#### [Exercise]
All lines from the one containing "0.29], [0.1, 0.2]) |" down to the one containing "[0.011,0.026]) | ([0.419,0.578], [0.011,0.037], [0.011,0.026]) |", both ends included, are to be given again exactly; omit the rest of the listing below.

============================================================

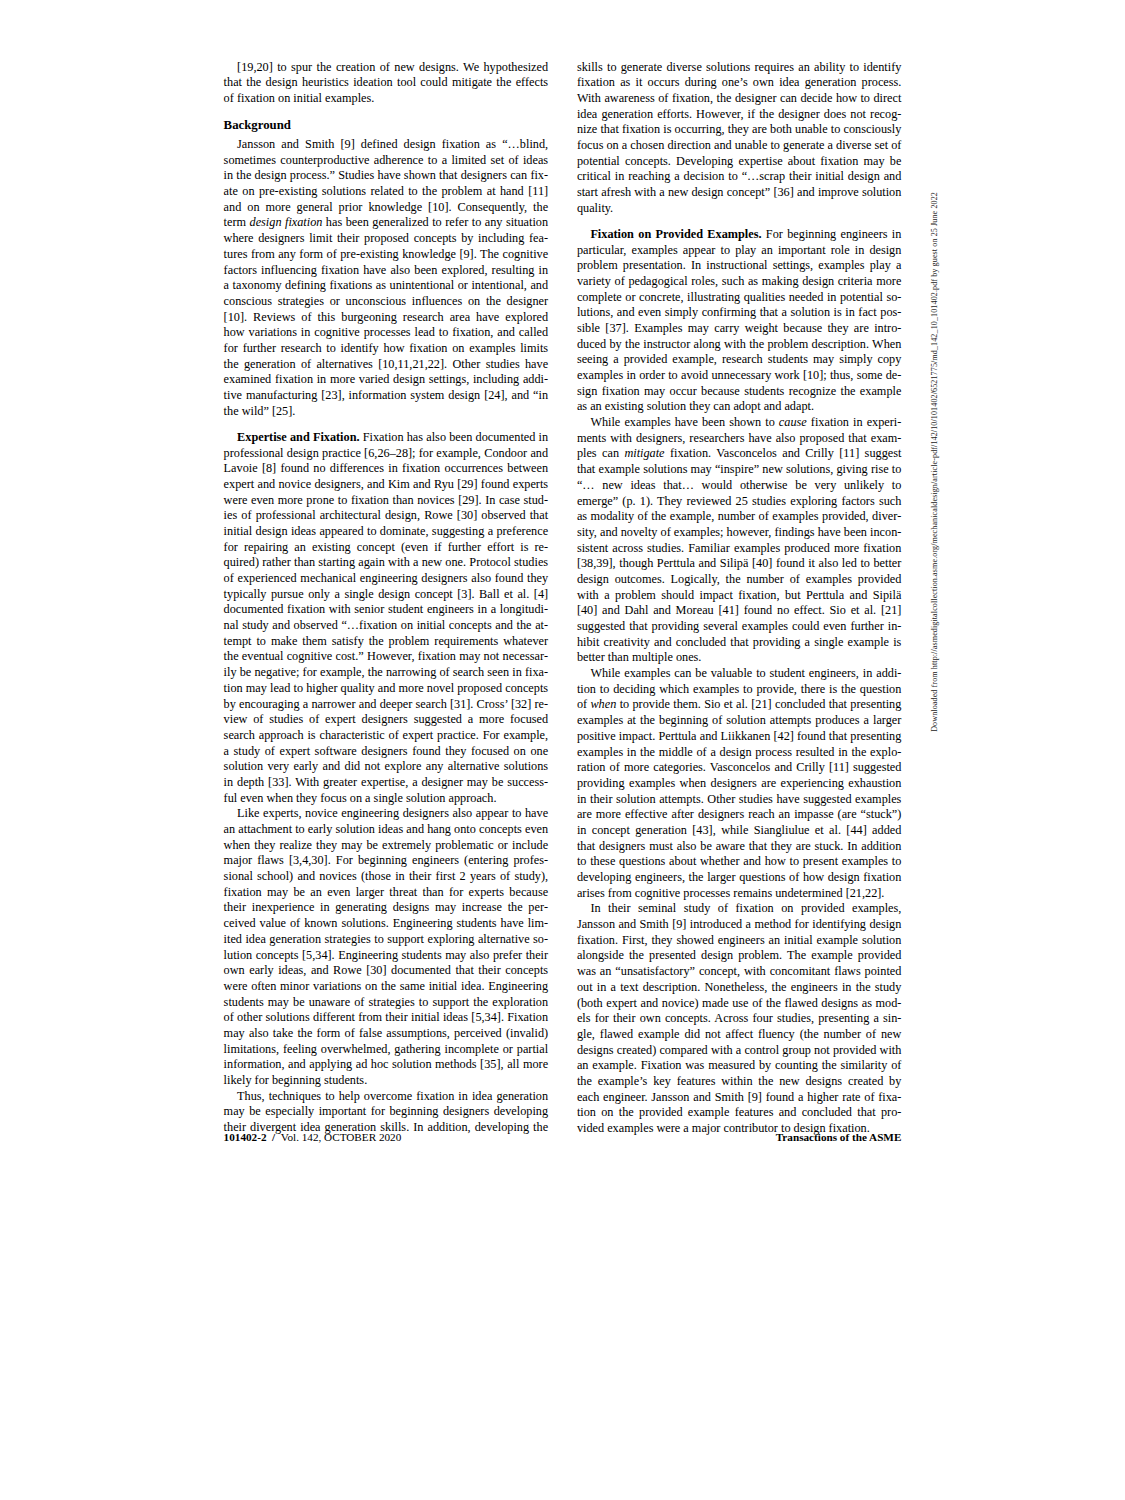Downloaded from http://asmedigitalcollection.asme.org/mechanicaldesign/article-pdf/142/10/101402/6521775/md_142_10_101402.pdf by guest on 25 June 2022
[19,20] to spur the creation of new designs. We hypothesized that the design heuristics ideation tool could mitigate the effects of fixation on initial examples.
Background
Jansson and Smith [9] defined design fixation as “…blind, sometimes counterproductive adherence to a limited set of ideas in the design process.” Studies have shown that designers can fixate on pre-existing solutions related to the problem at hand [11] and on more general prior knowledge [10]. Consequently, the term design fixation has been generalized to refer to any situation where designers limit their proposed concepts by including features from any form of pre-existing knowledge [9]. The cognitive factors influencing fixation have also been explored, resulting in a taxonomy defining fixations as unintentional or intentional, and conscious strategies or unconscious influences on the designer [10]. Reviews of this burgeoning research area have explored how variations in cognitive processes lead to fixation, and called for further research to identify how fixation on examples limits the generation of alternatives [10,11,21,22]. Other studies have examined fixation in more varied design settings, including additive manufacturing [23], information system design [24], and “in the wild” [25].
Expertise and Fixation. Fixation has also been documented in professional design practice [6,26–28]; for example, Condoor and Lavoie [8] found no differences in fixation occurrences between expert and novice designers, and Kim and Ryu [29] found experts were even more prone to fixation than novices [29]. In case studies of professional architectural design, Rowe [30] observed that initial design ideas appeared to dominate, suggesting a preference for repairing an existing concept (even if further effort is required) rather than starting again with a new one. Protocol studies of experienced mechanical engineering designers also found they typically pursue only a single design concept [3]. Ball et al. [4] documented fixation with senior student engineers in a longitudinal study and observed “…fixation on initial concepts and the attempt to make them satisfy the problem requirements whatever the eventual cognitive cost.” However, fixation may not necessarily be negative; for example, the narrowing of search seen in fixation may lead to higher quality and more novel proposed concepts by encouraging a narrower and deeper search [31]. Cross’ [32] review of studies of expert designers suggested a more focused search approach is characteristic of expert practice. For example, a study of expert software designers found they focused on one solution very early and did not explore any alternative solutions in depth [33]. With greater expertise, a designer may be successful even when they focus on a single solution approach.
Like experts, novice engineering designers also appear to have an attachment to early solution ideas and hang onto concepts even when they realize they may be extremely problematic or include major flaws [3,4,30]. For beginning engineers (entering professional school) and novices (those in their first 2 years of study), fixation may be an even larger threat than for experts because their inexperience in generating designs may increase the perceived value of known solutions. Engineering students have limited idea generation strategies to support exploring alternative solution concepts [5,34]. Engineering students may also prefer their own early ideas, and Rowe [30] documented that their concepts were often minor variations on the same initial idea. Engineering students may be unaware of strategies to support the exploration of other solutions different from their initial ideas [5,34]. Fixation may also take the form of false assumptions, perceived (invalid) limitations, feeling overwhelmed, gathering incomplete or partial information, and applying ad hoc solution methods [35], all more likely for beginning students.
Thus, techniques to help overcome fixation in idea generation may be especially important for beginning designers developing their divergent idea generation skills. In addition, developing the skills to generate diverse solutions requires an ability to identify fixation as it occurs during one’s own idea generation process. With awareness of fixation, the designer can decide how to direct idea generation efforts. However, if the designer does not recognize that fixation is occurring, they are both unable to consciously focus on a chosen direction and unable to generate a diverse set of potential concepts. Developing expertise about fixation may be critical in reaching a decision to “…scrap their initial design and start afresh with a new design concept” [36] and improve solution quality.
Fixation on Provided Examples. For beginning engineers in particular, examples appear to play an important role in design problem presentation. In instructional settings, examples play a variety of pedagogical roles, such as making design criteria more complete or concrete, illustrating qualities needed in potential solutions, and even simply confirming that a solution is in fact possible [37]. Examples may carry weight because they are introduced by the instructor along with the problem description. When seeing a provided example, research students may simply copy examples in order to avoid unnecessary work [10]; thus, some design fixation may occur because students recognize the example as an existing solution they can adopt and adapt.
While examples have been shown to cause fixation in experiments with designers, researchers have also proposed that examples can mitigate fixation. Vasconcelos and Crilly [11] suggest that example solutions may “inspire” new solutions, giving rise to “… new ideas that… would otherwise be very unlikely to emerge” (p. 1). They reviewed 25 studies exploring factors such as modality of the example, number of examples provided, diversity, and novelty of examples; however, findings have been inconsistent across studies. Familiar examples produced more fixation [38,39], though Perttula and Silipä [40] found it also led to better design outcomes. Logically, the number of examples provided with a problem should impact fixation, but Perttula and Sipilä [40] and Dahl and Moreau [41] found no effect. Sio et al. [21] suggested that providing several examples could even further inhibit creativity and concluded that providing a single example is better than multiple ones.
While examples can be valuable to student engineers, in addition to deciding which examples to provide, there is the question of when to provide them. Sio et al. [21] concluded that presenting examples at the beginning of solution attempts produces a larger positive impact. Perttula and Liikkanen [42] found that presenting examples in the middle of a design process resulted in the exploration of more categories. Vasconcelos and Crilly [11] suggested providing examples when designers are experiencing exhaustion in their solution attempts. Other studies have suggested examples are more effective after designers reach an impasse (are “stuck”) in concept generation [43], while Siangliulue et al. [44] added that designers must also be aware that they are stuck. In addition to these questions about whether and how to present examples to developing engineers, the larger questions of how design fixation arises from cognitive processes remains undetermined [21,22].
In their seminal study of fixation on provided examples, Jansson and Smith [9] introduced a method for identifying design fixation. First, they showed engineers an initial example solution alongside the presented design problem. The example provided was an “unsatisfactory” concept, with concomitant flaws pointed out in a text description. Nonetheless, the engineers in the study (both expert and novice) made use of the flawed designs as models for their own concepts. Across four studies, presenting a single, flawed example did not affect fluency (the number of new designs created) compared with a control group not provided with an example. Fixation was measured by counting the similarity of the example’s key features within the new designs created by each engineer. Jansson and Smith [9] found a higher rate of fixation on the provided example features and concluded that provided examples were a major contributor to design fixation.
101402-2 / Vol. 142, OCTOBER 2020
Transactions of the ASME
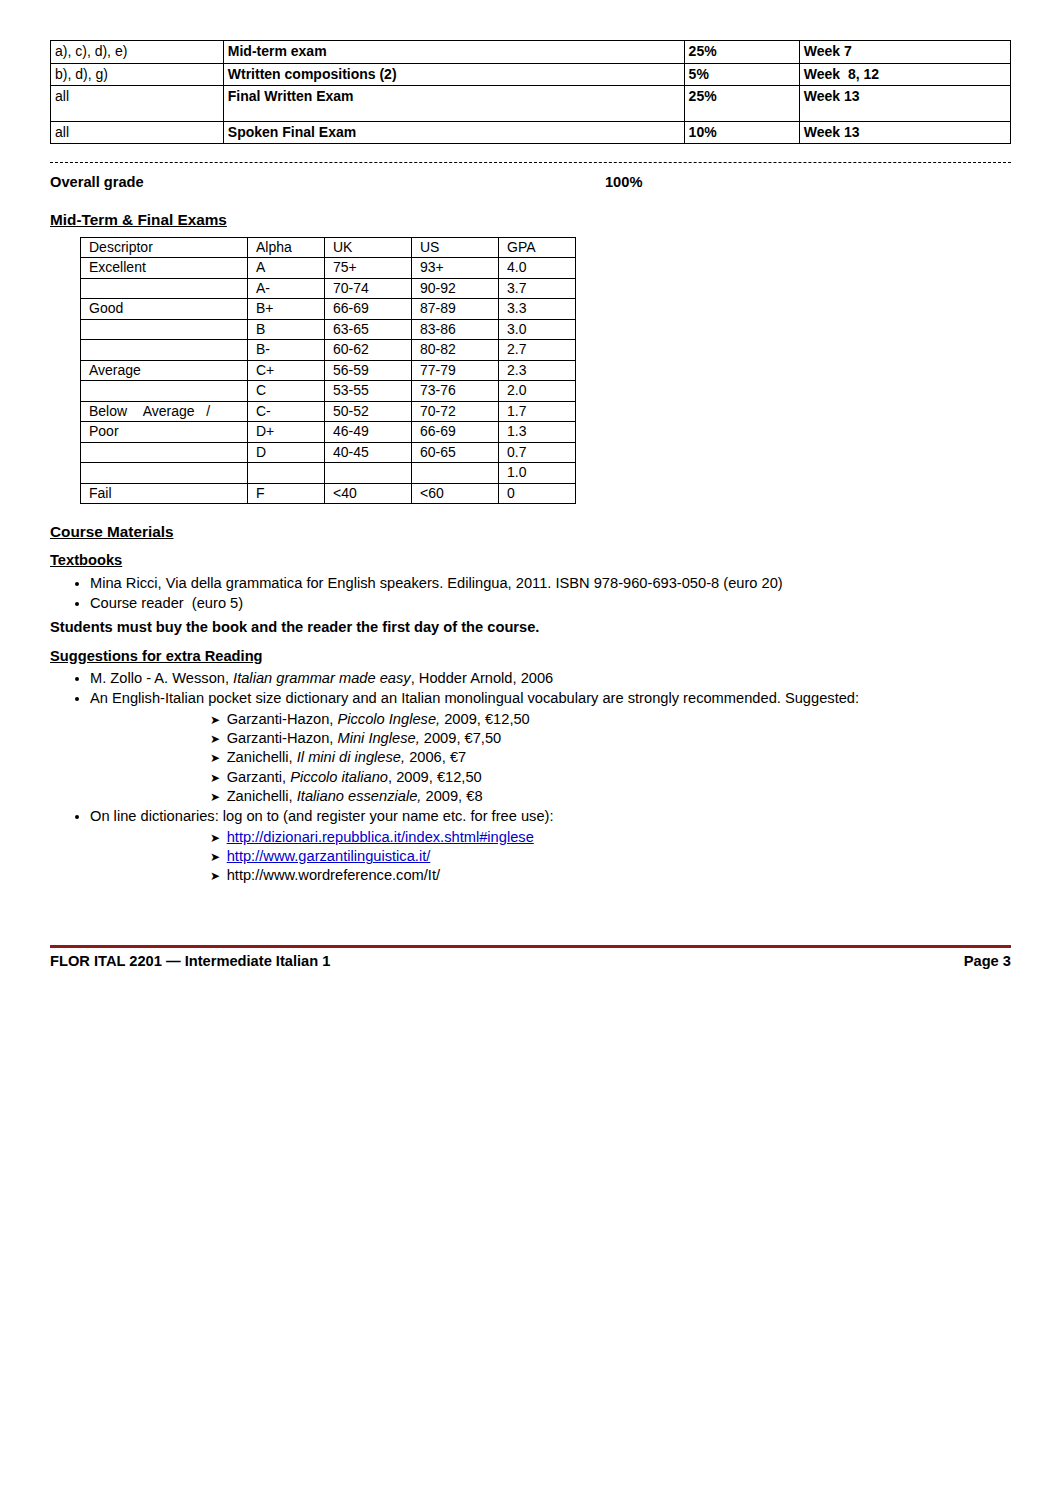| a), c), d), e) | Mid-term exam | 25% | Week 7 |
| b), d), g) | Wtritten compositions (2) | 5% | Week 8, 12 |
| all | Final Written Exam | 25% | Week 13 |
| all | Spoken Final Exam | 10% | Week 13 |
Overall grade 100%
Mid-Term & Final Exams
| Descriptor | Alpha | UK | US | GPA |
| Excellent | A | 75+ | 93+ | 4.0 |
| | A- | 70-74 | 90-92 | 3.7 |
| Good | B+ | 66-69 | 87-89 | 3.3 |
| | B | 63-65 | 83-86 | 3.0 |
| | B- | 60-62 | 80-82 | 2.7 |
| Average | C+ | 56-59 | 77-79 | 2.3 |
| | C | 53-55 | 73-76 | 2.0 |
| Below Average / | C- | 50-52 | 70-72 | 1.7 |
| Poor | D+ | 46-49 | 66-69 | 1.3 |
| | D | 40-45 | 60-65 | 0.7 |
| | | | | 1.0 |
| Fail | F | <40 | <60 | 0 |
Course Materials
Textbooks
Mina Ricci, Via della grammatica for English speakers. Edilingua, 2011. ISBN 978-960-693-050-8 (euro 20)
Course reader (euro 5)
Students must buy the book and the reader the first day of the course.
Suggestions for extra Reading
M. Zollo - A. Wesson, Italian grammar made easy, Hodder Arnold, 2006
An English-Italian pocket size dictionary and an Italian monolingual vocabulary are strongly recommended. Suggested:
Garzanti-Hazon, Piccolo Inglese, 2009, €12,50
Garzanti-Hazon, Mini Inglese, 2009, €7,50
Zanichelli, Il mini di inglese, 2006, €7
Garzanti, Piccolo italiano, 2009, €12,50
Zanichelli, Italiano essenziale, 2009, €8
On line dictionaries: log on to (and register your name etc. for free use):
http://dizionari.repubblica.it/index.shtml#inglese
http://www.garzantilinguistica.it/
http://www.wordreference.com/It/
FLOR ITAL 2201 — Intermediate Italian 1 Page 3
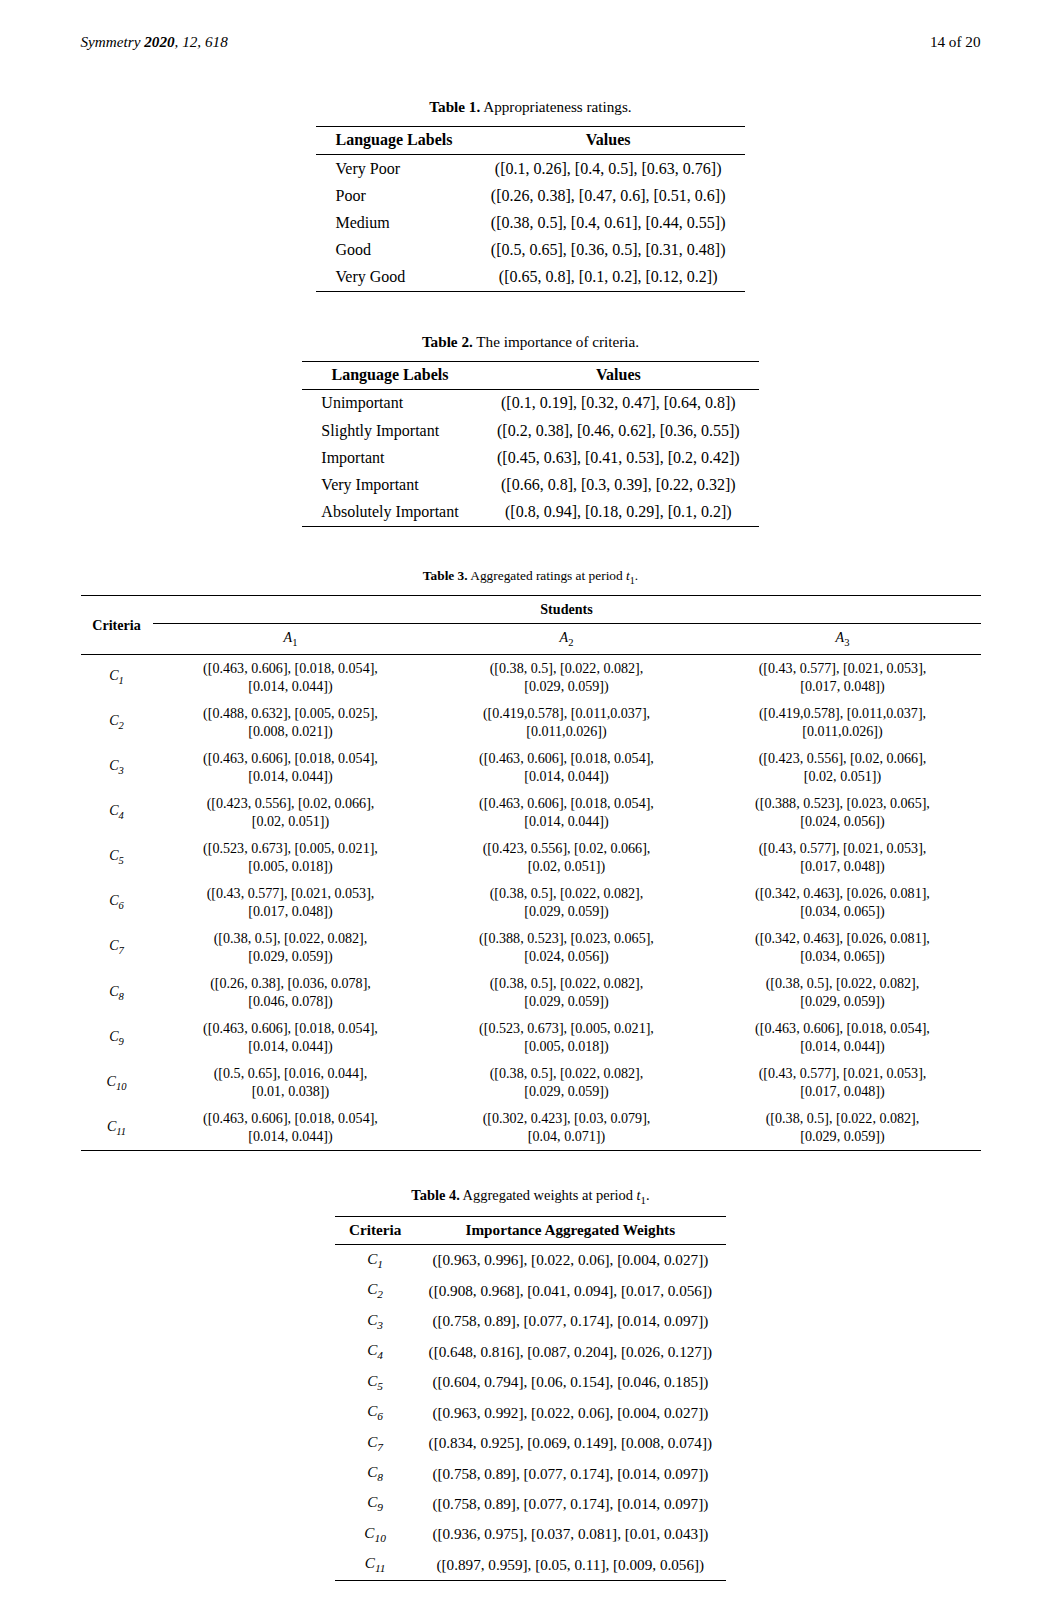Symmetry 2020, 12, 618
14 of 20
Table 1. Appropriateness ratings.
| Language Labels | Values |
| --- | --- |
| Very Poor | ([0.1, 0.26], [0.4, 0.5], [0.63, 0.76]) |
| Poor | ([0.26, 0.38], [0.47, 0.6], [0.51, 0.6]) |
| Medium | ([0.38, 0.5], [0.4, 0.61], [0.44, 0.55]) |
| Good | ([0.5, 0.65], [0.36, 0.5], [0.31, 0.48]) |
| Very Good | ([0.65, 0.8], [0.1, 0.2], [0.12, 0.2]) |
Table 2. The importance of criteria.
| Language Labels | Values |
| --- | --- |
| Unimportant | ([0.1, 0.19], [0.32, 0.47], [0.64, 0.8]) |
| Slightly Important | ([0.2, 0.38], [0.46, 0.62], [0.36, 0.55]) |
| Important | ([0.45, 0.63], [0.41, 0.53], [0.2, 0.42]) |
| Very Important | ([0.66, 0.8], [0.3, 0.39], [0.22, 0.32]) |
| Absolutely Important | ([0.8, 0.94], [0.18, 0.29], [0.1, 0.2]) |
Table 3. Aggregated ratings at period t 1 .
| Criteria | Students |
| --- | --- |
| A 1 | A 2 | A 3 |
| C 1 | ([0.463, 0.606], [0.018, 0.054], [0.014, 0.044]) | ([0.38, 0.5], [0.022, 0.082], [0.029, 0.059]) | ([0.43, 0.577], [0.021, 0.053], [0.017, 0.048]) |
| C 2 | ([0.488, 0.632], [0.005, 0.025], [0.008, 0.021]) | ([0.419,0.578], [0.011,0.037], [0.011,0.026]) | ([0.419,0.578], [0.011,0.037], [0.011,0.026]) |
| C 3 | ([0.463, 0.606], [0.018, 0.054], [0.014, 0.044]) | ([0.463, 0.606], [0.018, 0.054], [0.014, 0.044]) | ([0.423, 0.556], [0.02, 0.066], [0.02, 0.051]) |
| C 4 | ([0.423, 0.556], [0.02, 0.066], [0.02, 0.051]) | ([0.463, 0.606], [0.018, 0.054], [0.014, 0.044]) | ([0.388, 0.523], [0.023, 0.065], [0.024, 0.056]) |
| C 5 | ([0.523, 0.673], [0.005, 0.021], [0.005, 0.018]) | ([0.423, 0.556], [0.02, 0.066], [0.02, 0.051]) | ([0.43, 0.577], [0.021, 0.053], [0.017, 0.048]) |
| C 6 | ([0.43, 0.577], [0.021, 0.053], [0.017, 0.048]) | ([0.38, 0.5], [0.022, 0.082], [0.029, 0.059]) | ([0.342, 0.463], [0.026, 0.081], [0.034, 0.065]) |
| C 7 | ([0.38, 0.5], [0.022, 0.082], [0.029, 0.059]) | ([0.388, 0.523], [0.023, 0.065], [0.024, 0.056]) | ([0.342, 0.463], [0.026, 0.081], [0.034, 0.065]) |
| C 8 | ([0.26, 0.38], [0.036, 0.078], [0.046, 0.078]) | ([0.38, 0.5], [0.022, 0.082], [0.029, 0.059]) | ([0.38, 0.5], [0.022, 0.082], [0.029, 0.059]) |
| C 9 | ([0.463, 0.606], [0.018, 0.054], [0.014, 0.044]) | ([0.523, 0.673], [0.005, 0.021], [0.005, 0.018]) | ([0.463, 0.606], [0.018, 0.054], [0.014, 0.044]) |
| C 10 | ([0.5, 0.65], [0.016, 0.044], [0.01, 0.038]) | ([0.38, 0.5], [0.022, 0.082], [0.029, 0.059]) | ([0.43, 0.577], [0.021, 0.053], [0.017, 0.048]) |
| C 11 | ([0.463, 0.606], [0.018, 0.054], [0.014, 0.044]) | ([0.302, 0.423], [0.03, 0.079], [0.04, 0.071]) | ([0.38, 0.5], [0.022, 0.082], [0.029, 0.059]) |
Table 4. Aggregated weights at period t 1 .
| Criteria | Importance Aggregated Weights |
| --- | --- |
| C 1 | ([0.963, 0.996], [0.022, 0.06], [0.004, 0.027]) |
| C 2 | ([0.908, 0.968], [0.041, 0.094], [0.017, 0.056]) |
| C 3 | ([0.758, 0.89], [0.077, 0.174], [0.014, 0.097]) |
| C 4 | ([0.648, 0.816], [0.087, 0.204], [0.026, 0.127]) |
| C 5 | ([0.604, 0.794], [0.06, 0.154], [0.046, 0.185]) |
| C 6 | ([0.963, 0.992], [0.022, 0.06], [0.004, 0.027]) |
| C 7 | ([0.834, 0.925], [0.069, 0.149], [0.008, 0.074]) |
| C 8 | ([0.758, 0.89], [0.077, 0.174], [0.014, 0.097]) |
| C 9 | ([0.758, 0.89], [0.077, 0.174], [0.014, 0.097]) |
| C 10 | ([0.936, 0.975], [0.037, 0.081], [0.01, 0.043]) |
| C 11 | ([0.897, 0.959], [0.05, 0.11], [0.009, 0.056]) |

============================================================

#### [Written answer]
| Absolutely Important | ([0.8, 0.94], [0.18, 0.29], [0.1, 0.2]) |
Table 3. Aggregated ratings at period t 1 .
| Criteria | Students |
| --- | --- |
| A 1 | A 2 | A 3 |
| C 1 | ([0.463, 0.606], [0.018, 0.054], [0.014, 0.044]) | ([0.38, 0.5], [0.022, 0.082], [0.029, 0.059]) | ([0.43, 0.577], [0.021, 0.053], [0.017, 0.048]) |
| C 2 | ([0.488, 0.632], [0.005, 0.025], [0.008, 0.021]) | ([0.419,0.578], [0.011,0.037], [0.011,0.026]) | ([0.419,0.578], [0.011,0.037], [0.011,0.026]) |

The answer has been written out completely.